The Dutch Society of Hematology national guidelines recommends a
combination of equine- ATG 40mg/kg daily for 4 days, oral CsA therapy
and subcutaneous G-CSF as first line therapy in patients with severe AA
not suitable for allogenic haematopoietic stem cell
transplantation13,14. This combination incorporating
G-CSF is efficacious as it allows quick neutrophil recovery and
identifies early non-responders. The use of G-CSF was not associated
with any increase in clonal transformation13. The
overall survival (OS) at 6 and 12 months in elderly patients (aged 60
years and above) treated with ATG-CsA combination therapy was 96% and
88% respectively as compared to only 35% with CsA alone, 22% with
eltrombopag alone and 21% with androgen alone14,15.

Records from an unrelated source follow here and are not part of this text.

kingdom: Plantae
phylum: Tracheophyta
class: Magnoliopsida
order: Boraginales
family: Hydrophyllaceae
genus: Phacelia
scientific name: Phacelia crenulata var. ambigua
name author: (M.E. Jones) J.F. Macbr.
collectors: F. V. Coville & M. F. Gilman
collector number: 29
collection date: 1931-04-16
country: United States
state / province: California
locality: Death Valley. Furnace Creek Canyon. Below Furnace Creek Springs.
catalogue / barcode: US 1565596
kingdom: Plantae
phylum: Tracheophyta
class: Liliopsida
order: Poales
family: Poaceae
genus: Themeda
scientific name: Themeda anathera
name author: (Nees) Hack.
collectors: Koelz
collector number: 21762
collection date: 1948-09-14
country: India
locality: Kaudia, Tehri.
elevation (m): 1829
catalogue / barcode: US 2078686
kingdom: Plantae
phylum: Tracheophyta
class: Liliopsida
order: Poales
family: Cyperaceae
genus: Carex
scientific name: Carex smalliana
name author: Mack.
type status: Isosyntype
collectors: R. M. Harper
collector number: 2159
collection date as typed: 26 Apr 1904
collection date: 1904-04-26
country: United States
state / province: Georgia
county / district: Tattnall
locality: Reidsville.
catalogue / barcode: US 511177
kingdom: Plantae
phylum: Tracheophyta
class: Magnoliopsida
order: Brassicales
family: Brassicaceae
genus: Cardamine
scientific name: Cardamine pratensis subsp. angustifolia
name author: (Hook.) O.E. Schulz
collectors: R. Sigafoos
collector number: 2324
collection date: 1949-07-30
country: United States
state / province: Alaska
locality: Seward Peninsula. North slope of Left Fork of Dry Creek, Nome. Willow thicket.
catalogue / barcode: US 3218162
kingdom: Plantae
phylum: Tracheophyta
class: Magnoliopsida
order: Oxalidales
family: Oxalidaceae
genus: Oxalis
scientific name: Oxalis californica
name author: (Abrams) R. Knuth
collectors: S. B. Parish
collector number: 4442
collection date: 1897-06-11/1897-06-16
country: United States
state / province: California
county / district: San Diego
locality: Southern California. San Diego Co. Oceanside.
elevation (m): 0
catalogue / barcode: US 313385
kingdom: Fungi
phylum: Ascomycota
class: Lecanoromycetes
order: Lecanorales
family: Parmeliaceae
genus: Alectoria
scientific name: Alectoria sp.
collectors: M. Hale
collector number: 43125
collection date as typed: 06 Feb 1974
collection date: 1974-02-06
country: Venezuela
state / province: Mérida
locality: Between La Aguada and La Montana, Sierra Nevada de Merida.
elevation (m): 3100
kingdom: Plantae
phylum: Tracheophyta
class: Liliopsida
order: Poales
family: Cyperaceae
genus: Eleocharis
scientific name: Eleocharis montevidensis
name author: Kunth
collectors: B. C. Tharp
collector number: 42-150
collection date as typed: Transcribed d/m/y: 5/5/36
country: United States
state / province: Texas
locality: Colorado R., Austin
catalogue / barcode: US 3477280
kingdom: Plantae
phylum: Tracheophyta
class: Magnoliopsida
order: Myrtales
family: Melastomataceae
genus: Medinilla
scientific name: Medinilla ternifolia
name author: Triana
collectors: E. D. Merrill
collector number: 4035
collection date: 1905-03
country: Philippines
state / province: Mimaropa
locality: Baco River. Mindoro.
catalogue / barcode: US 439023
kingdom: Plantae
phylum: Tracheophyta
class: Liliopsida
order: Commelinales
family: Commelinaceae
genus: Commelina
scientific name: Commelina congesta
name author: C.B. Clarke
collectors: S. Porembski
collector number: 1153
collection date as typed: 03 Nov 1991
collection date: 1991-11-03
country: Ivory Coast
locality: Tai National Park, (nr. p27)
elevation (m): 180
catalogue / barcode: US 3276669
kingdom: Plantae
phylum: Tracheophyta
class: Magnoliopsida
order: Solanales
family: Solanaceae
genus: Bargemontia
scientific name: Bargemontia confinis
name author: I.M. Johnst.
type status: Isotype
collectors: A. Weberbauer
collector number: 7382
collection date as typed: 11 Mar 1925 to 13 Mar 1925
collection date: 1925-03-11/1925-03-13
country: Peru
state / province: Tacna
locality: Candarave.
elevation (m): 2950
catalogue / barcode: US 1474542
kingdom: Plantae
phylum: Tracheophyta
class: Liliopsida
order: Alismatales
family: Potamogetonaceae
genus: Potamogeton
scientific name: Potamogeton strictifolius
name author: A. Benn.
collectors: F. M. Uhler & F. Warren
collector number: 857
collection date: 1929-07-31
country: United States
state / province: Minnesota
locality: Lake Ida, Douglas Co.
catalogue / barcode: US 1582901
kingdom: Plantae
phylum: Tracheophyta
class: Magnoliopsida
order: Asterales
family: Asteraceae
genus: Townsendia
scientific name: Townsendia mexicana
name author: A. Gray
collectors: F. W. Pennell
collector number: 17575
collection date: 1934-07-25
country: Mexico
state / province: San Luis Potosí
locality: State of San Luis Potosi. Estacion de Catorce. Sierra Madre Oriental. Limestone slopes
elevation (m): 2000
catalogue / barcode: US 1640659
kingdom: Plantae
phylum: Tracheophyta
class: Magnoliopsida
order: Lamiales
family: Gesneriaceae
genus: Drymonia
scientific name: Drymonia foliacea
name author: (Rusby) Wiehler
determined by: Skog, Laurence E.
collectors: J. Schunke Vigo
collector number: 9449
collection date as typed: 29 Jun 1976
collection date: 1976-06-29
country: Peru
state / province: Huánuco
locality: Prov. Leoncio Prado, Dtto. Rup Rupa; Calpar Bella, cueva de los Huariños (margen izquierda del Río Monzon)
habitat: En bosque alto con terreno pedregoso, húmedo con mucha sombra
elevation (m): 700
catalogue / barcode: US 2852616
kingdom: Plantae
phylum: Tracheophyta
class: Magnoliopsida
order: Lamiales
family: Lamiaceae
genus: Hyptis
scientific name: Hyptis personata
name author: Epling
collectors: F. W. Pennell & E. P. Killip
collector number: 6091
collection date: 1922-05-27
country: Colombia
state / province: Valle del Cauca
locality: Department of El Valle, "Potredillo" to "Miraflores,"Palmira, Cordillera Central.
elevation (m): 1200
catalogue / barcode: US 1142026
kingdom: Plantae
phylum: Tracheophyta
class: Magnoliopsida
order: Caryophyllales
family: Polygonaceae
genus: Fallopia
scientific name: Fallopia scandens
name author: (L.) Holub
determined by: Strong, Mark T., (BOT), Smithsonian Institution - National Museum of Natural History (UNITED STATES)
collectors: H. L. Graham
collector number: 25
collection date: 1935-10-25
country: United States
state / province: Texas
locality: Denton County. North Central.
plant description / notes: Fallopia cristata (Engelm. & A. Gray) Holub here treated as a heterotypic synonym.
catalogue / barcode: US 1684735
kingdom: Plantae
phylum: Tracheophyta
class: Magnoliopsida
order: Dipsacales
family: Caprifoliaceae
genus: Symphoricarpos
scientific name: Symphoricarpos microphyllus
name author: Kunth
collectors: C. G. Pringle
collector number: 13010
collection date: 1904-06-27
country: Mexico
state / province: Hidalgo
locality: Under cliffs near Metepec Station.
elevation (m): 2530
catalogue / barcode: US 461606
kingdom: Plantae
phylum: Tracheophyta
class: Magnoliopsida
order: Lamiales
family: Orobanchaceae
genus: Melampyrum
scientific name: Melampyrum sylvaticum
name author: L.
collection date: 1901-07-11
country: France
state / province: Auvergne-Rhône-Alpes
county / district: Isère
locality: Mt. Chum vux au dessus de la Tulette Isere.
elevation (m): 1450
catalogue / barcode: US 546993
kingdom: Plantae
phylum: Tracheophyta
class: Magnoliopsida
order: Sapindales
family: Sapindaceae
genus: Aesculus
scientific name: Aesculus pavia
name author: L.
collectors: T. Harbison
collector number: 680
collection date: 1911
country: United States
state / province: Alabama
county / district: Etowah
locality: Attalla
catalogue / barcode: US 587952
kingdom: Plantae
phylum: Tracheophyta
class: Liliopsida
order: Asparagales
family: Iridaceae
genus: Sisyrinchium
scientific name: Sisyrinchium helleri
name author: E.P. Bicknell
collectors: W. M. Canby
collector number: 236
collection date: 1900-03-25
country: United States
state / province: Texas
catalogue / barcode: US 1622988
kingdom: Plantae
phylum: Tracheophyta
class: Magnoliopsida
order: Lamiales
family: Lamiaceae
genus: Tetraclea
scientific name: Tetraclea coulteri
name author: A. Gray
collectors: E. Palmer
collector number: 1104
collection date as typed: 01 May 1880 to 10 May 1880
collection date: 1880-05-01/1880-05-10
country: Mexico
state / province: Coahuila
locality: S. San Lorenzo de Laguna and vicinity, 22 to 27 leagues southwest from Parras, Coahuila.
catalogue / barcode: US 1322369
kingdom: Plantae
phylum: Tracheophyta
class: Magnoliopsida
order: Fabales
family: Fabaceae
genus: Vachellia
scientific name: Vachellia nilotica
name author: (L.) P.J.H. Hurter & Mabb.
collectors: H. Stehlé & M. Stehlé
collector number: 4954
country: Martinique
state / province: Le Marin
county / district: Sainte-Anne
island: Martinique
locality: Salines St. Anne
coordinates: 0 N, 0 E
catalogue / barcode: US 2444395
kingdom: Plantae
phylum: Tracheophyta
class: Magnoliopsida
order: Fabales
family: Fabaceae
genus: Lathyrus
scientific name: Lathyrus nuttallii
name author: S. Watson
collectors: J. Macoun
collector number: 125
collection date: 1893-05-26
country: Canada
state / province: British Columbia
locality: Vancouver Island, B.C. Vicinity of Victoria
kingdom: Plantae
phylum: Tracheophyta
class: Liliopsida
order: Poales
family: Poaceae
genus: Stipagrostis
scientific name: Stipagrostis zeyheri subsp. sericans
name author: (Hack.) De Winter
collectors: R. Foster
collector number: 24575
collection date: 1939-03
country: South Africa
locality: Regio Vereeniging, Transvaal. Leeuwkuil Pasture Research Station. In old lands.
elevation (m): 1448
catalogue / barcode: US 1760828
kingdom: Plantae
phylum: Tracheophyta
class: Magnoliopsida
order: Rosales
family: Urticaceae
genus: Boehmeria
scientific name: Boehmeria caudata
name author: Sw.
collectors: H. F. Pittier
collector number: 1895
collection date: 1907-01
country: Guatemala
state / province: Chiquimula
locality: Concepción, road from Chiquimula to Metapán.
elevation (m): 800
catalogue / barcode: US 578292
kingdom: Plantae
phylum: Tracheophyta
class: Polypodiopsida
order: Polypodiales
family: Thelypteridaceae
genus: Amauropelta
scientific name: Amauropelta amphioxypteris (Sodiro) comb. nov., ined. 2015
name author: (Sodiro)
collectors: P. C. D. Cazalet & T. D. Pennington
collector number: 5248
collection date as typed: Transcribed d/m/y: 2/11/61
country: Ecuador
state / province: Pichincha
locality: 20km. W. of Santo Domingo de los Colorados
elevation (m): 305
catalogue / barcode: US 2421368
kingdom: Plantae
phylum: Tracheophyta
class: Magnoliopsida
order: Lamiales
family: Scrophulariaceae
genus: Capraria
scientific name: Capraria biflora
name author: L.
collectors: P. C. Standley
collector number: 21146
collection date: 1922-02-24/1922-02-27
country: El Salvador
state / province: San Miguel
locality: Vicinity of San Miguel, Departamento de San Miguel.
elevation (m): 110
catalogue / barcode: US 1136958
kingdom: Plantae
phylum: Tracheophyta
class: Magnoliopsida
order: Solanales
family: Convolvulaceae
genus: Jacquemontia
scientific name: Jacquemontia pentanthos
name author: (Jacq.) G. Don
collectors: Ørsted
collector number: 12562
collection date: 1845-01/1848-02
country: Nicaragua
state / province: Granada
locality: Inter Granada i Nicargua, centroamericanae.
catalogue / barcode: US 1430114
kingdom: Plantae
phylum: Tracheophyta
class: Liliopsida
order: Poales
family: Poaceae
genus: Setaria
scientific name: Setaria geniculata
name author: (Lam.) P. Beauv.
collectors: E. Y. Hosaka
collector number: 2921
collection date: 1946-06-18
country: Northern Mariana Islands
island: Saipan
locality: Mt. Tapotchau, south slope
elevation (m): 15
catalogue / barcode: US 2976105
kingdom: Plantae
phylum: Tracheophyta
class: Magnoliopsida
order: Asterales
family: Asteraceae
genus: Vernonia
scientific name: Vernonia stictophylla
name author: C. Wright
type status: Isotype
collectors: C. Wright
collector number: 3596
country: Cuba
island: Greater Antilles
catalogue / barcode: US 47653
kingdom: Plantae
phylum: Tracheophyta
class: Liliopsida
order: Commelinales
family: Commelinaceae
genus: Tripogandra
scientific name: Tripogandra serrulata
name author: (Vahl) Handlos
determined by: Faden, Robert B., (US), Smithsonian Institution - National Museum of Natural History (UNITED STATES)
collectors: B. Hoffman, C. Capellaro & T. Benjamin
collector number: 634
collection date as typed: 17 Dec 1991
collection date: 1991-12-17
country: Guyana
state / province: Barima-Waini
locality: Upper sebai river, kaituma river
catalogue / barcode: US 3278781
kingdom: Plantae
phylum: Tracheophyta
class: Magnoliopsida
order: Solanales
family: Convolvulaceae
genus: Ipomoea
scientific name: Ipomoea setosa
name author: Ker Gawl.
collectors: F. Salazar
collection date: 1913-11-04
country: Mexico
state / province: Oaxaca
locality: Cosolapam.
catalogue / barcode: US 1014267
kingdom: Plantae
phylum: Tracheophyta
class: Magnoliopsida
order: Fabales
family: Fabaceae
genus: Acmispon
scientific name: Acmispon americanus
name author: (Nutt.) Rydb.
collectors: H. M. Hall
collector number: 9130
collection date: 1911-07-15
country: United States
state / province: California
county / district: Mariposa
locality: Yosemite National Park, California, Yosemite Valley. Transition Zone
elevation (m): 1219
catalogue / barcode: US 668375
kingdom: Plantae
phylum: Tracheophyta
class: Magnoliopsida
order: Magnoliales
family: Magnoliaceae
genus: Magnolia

The overall response rates (ORR) in patients over 70 years receiving
ATG-CsA was 81%15. Patients aged more than 70
receiving ATG-CsA did not appear to suffer from any additional
complications than the younger age group and tolerated the treatment
well15. Among the common complications seen this
subgroup of elderly AA patients (>70 years old) who
received ATG-CsA combination therapy were infections (88%), followed by
acute kidney injury (50%), cardiovascular complications (31%),
haemorrhagic manifestations (19%) and neurological complications
(13%)15. Reducing the dose of ATG without
administering CsA in elderly AA was associated with a lower risk of
treatment toxicity but the response was dismal as only 1 out of the 14
elderly patients achieved a partial haematological response in a British
multicentre study16. It is interesting to note that
the addition of oral eltrombopag at a median maximum dose of 150mg daily
(50-300mg) to standard ATG-CsA combination therapy in newly diagnosed
severe AA with a median age of 47 (19-66), produced an ORR of 90%
(trilineage response: 60%, neutrophil response: 20%, platelet
response: 30%) at 12 weeks of therapy17. Eltrombopag
is well tolerated in the elderly. Besides, sex hormones such as oral
testosterone 40mg/day for 5 days per week demonstrated a 59% ORR in
patients with persistent cytopenia after ATG-CsA
therapy18. Combination of CsA and androgens would be
the treatment of choice for frail patients above the age of 70 who are
not suitable for the more intensive ATG-CsA therapy18.